━━━━━ READING TEXT
When it comes to vacation expenses, food cost is a pretty big variable.  If you eat out every meal, you’ll pay a bundle.  But vacation doesn’t have to mean we completely blow the food budget.  Will you spend more than usual on food during your time away from home?  Probably.  Does it have to be tons more?  Definitely not.  A little planning goes a long way when it comes to feeding your family away from home.

The most important tip: You can’t every meal at a restaurant if you want to save money.  So if we’re not eating out the whole trip, where do we eat? 

On the road:

  • Pack a cooler full of snacks, drinks, fruit, crackers & cheese, and sandwiches. 
  • Fill a reusable water bottle for each traveler with lots of ice, then the rest water. 
  • If you’re traveling with small kids, drive while they’re busy eating (they have to sit still to eat–take advantage of the time that they’re occupied!).  Make your stops at rest areas, parks, or playgrounds where they can run around. 
  • If you choose a restaurant meal, consider lunch instead of dinner, and drink water. 

At your destination:

  • If possible, stay somewhere with a kitchen. 
  • Prepare meals before leaving, freeze them, and cook them on vacation. 
  • Bring your crock pot for easy meals that cook while you’re out having fun. 
  • Consider simple favorites like pasta, or even a few packaged convenience foods so dinner won’t take too much effort (it is vacation, after all!).
━━━━━━━━━━
— TASK INSTRUCTIONS —
(a) According to the vacation food tips, which meal should you choose over dinner if you eat at a restaurant while on the road?
(b) Extend the piece on saving money on vacation food, picking up after its last bullet point.
The items are separate material and not part of the vacation food text.
━━━━━ EXCERPTED RECORDS
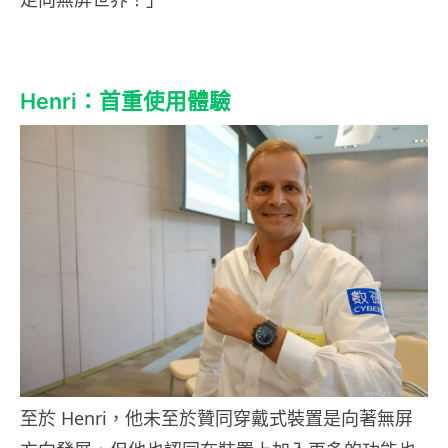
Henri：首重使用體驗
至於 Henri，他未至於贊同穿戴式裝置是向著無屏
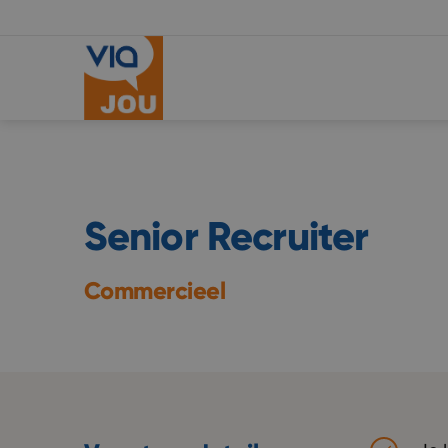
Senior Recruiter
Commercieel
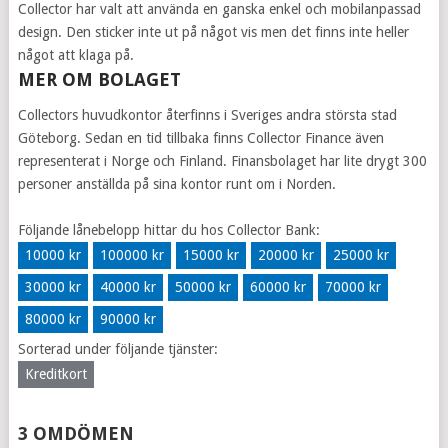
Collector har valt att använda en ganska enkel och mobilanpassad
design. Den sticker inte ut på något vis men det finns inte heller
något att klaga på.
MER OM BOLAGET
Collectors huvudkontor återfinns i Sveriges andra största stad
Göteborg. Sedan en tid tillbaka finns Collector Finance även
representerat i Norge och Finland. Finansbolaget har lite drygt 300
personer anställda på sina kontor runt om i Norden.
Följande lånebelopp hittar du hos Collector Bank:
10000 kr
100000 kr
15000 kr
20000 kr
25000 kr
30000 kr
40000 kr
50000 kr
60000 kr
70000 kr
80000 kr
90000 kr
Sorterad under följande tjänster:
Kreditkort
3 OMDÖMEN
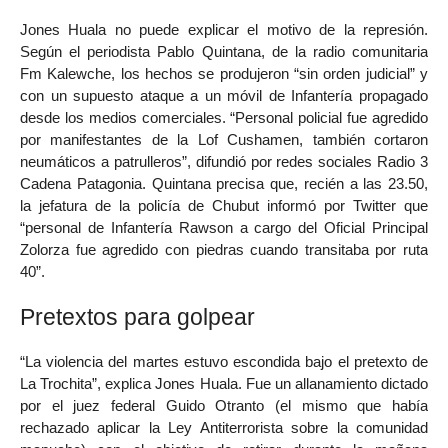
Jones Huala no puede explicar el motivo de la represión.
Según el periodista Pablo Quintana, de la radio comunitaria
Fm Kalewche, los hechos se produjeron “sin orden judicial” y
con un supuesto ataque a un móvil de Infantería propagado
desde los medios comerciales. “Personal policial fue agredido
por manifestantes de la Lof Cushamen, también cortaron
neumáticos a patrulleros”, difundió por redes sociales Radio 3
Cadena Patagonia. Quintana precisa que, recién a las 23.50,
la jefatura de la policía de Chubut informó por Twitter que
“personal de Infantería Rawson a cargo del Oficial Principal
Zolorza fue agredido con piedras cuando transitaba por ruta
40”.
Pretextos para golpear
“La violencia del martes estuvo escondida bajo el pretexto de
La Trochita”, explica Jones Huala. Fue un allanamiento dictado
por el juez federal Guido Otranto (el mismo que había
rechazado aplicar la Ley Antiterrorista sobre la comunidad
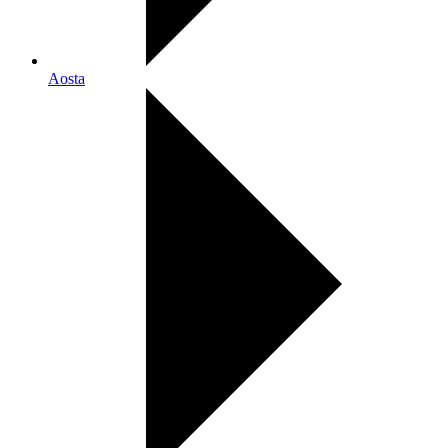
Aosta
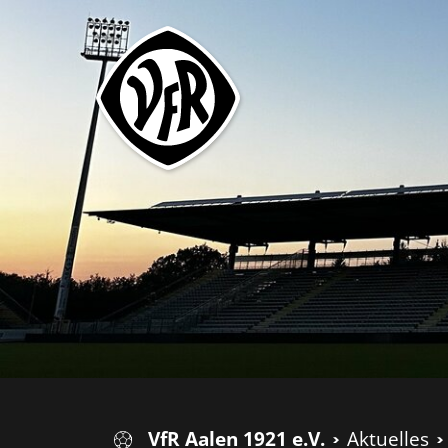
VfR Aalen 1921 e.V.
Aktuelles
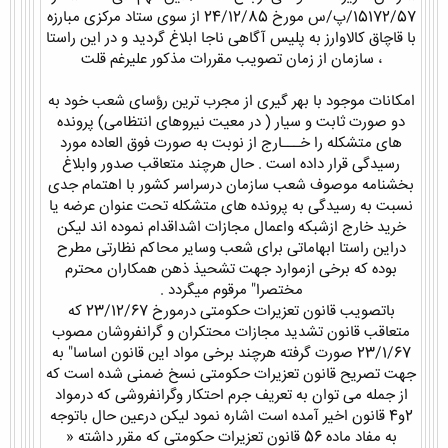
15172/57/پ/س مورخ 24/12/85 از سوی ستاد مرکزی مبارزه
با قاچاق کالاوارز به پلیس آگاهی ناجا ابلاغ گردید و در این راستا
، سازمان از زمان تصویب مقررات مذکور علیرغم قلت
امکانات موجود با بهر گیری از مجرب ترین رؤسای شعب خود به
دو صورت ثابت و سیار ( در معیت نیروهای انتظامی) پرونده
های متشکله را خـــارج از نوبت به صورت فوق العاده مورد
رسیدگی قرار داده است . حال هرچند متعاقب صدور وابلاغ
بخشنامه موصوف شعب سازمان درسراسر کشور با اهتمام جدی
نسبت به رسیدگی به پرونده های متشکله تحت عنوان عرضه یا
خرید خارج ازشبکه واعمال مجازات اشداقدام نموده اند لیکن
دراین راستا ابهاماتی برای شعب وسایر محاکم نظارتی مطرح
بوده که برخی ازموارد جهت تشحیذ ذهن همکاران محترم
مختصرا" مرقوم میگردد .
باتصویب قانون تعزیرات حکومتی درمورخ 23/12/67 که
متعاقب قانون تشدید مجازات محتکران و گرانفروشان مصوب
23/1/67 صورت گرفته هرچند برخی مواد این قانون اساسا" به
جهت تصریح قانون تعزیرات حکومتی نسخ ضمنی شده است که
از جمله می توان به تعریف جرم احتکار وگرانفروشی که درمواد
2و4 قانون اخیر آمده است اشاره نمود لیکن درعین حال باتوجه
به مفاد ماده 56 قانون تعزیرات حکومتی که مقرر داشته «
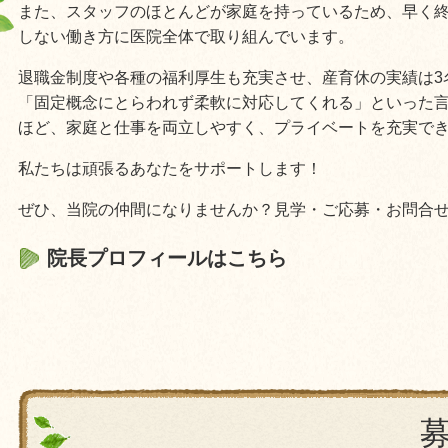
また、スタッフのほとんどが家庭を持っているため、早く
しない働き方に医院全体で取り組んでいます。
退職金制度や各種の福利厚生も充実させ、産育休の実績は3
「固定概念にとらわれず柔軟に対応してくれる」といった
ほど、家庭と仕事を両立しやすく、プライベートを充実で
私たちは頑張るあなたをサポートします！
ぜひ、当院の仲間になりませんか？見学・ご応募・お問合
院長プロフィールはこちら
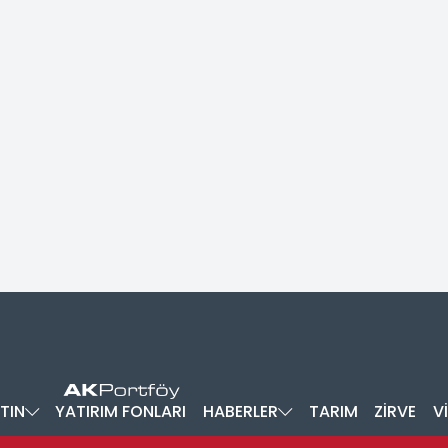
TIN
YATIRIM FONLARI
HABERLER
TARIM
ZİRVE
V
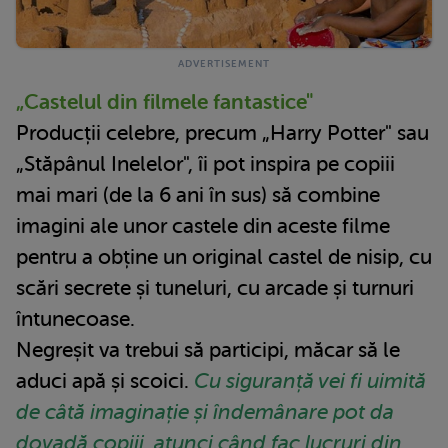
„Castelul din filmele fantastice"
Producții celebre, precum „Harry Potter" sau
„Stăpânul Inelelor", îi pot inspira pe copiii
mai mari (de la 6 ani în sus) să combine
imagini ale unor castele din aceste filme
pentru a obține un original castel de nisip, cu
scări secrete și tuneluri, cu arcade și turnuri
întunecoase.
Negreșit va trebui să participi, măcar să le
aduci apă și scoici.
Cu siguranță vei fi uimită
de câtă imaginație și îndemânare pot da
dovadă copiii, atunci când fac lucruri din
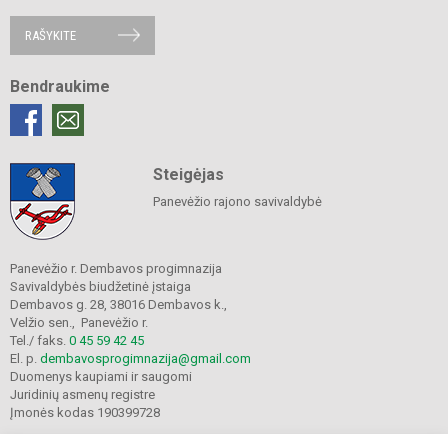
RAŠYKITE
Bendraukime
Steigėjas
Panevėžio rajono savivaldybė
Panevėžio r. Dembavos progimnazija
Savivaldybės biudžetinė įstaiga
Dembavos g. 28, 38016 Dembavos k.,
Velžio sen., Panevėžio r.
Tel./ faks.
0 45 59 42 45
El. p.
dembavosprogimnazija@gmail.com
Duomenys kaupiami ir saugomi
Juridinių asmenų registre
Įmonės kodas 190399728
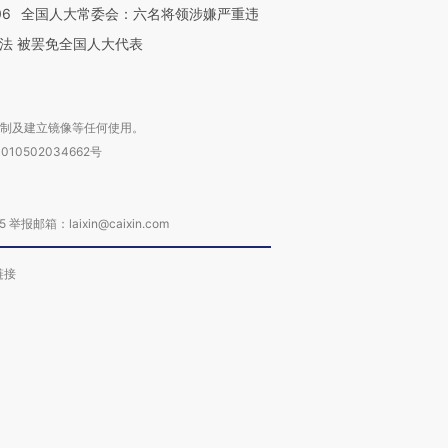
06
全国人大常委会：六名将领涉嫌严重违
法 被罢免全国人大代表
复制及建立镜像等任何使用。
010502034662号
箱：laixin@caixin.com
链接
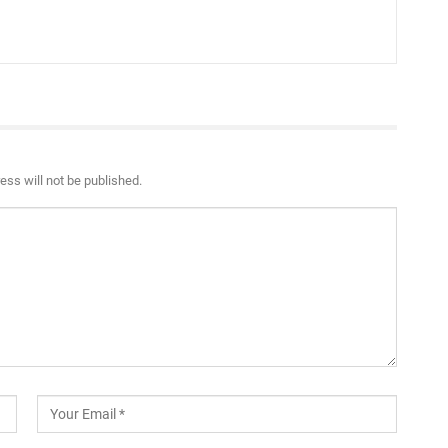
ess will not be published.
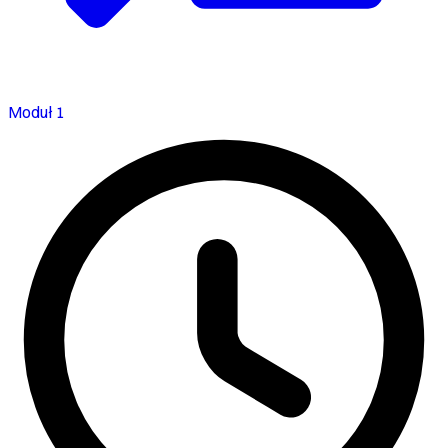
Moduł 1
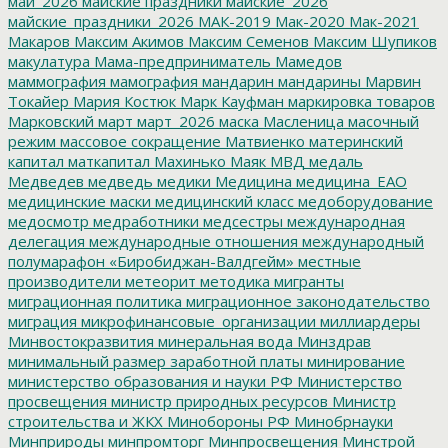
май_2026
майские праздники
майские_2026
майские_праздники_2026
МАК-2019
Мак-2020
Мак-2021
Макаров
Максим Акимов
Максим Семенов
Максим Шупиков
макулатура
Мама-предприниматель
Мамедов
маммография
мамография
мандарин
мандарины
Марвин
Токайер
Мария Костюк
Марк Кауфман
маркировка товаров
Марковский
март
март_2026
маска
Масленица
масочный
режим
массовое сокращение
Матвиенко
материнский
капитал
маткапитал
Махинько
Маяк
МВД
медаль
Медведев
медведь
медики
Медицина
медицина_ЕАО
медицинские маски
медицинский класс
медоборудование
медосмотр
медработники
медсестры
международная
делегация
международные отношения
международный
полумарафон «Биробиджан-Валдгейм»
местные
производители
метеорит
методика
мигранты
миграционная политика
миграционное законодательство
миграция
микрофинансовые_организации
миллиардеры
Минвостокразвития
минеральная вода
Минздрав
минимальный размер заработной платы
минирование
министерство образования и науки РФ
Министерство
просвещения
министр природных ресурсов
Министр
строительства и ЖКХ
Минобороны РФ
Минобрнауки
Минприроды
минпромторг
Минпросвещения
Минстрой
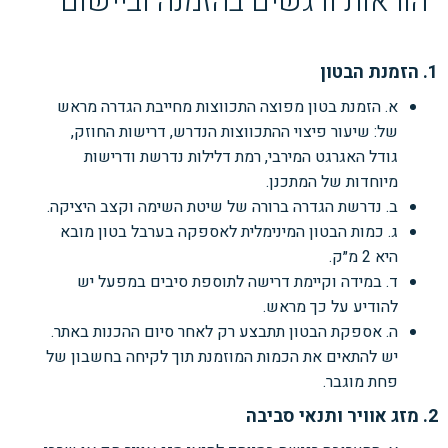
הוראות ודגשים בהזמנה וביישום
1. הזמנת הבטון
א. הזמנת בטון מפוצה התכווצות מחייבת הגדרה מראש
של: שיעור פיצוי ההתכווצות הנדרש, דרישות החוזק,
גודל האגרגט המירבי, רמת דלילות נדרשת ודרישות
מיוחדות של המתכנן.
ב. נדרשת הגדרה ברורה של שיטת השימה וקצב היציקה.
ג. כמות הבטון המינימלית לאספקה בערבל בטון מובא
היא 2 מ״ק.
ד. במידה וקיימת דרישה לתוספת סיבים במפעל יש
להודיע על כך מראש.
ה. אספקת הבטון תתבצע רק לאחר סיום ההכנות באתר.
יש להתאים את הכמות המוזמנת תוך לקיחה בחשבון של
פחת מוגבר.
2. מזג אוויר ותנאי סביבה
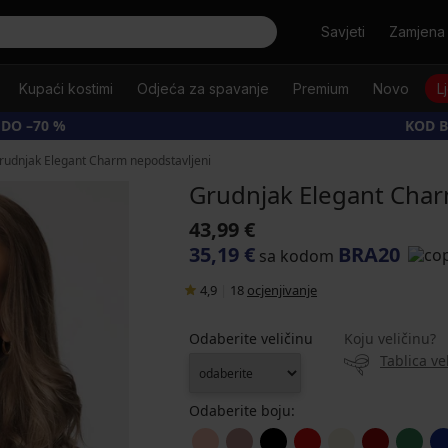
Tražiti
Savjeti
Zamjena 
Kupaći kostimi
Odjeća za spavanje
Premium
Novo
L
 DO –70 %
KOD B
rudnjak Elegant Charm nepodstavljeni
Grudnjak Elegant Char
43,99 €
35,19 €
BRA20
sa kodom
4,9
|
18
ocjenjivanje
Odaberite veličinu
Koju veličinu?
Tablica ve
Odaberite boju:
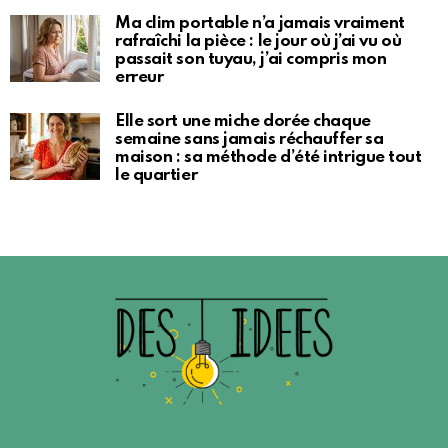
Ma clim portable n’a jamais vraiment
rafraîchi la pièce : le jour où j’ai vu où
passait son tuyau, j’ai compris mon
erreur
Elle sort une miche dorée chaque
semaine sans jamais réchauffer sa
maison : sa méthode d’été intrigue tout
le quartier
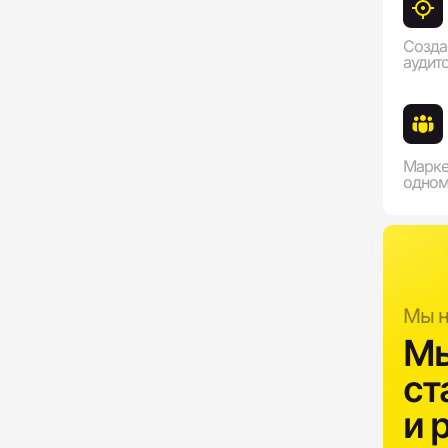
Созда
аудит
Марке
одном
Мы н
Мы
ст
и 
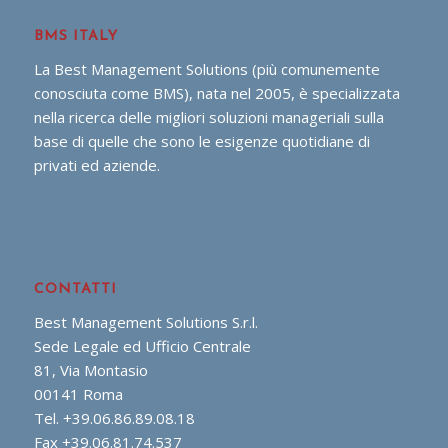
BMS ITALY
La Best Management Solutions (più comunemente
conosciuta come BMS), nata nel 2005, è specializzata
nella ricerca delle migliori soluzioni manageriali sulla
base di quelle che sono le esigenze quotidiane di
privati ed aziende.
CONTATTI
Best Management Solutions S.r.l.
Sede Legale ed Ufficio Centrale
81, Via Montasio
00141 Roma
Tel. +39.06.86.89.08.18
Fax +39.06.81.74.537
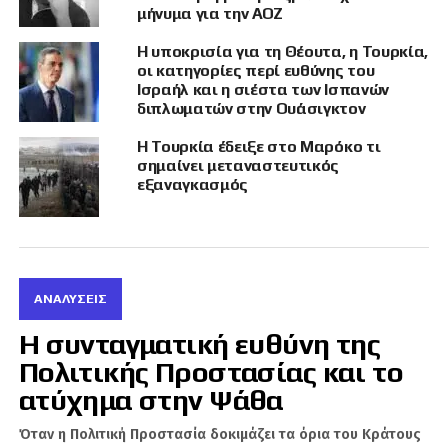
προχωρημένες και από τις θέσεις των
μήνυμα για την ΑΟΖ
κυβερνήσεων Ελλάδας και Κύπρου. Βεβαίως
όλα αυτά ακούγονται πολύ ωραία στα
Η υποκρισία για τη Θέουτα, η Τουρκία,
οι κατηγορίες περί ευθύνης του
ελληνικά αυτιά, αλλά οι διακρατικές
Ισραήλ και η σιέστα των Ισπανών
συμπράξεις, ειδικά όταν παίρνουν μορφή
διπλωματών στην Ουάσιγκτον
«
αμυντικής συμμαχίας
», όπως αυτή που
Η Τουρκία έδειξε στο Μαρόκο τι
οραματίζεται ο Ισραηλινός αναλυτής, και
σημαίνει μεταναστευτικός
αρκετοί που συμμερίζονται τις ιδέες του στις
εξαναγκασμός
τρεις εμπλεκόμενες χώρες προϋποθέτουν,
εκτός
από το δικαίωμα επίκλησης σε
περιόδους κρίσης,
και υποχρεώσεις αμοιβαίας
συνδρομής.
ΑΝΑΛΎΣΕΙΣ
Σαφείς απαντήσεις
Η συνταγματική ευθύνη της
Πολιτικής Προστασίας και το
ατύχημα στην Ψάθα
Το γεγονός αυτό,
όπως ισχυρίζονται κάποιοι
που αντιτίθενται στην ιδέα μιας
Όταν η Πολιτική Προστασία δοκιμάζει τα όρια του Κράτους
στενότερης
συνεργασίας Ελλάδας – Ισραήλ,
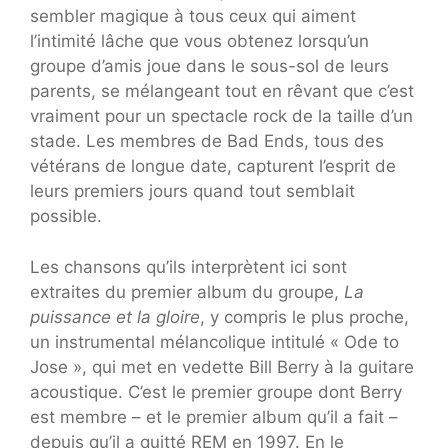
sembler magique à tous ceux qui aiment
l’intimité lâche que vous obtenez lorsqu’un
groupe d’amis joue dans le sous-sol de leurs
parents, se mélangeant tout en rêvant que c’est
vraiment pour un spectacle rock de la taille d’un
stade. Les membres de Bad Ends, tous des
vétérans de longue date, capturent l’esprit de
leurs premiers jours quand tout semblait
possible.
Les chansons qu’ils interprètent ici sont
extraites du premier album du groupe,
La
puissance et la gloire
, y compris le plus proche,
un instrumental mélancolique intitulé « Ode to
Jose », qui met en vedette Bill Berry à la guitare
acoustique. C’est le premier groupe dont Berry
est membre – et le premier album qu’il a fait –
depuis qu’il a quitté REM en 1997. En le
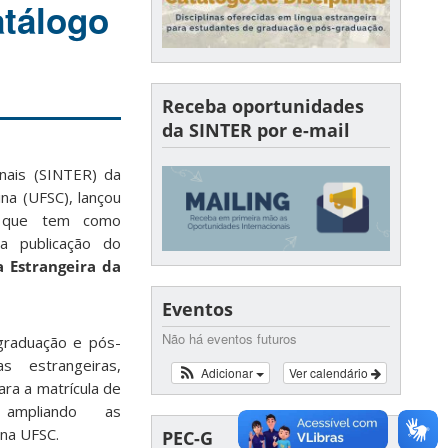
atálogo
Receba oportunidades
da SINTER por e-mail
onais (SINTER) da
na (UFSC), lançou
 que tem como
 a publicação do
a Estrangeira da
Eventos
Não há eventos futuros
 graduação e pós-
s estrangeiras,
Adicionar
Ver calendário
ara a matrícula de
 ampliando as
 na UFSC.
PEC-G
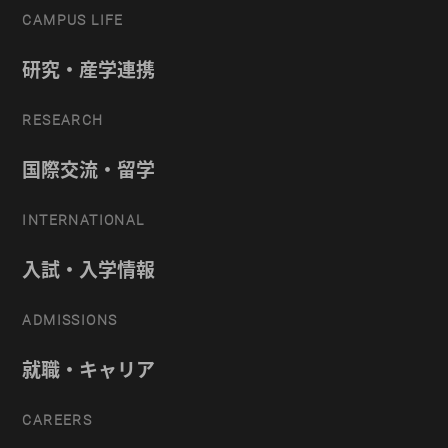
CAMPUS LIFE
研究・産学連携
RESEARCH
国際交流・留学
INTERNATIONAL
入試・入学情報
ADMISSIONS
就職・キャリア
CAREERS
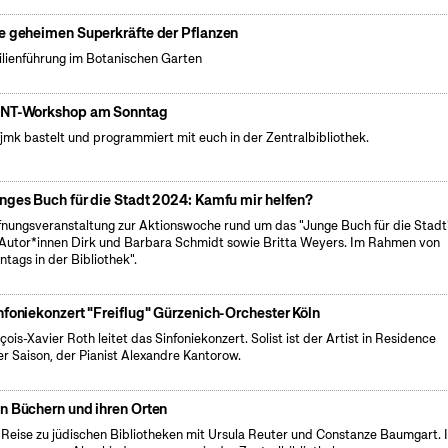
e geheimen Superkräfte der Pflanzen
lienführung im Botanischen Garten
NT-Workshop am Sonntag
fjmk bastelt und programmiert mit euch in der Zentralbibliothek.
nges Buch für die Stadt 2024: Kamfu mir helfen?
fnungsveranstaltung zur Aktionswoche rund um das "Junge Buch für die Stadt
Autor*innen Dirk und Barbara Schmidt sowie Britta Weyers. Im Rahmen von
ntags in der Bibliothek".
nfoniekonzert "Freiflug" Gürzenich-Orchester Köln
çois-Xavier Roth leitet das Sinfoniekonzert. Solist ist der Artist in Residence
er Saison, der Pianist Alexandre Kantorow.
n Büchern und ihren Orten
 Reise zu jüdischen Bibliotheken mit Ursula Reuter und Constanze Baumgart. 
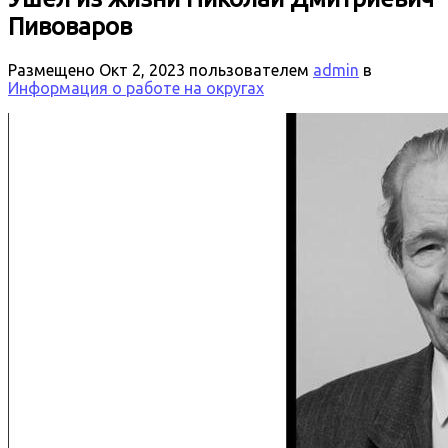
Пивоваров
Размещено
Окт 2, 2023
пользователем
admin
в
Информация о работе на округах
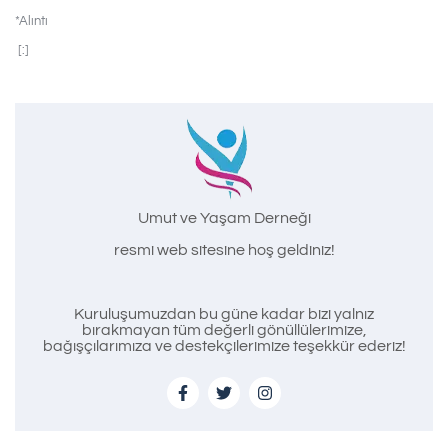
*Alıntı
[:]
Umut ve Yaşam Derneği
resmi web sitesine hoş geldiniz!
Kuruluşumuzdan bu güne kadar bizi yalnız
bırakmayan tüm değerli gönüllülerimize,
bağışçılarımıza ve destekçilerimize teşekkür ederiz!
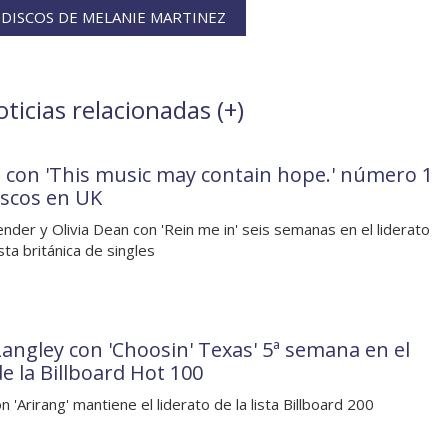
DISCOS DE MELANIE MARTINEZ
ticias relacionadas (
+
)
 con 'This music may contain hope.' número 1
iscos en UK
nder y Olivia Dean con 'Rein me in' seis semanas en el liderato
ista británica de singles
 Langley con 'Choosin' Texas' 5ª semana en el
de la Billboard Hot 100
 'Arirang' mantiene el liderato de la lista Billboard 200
━━━━━━━━━━
— RESULTS BY TASK —
(a) Lunch.

(b)
  • Take advantage of local specialties–if you’re near the shore, plan a seafood night!  It’ll be fresher and cheaper than you could get it at home, so enjoy a treat on vacation!
  • If a full kitchen isn’t an option, at least try for a refrigerator and microwave. 
  • Breakfast options can include milk, juice, cereal, fruit, instant oatmeal, yogurt, bagels & cream cheese, or breakfast bars. 
  • Lunch/dinner can be sandwiches, fruit, veggies, cheese, or even microwaveable meals. 
  • Consider staying at a hotel that provides a breakfast–many reasonably-priced hotels include both hot and cold items in a self-serve breakfast area, which can be a great (and free!) start to your day. 

Eating out:

  • If you can manage two meals on your own and only go out once a day, you’ll save a bundle. 
  • If you know of a few restaurants you’ll visit before you leave, you can get gift cards at Giant Eagle to take advantage Fuelperks. 
  • Use gift cards you’ve received as gifts.  You can also check online for restaurant coupons to print. 
  • Look for places where kids eat free
  • Consider carry-out a few nights rather than dining in a restaurant.  A carry-out pizza or grocery store rotisserie chicken dinner can feed a family fairly reasonably, and you can use your own beverages.

Bring em from home.  Lots of them.  Start stocking up a few months before you go, use your coupons, and bring the stash with you.  It will always be cheaper than trying to buy something on vacation.

Special Memories:
Most of us are frugal throughout the year so we can afford to splurge every once in a while on something awesome.  We ate PB & J every lunch for a week at Disney World so we could have breakfast with the princesses one morning at Cinderella’s Royal Table in the castle at Magic Kingdom.  The “Shoestring” part of me nearly died paying the bill for that one meal, but I’ll admit it was probably the most memorable meal of my life.  And the fact that three years later, my kids still say “There’s where we ate breakfast” every time they see the castle at the beginning of a Disney movie reminds me that sometimes it’s OK to throw down for something really special.  This summer, we needed to do dinner out in Phoenix, so we went to the TGI Friday’s in the Arizona Diamondbacks’ stadium on a non-game night.  It was the same menu and cost as a Friday’s at home, but with a pretty fantastic view!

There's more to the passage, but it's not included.